WHAT YOU NEED TO DO:
State how many lines in the listing below hold "theory", with no other words.

PROVIDED MATERIAL:
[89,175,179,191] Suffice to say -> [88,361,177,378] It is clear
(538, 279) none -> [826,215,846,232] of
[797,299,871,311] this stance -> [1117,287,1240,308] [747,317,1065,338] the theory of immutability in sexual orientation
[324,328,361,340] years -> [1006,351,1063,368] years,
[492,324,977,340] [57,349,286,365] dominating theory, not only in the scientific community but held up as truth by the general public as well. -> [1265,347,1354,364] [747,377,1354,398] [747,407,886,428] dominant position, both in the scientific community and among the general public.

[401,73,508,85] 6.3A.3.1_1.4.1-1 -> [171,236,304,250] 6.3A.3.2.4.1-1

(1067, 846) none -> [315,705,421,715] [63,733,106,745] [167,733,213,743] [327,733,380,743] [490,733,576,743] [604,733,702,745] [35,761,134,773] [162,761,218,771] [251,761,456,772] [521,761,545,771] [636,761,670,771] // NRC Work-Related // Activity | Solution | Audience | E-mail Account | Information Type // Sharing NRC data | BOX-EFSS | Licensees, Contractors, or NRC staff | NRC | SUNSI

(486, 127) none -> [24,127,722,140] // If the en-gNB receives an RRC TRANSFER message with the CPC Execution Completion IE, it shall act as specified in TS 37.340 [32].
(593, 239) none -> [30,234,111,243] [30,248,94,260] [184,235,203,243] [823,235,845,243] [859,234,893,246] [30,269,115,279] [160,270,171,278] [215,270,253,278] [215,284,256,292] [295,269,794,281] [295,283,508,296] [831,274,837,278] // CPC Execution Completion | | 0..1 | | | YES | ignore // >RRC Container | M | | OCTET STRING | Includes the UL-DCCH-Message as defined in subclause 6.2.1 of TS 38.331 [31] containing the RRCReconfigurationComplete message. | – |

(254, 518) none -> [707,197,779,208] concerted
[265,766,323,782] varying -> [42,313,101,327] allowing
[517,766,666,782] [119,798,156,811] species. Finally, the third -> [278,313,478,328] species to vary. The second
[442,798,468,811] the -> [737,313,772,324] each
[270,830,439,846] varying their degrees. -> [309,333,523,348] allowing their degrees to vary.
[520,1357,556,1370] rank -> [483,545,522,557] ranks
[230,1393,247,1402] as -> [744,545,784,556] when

FINAL ANSWER:
2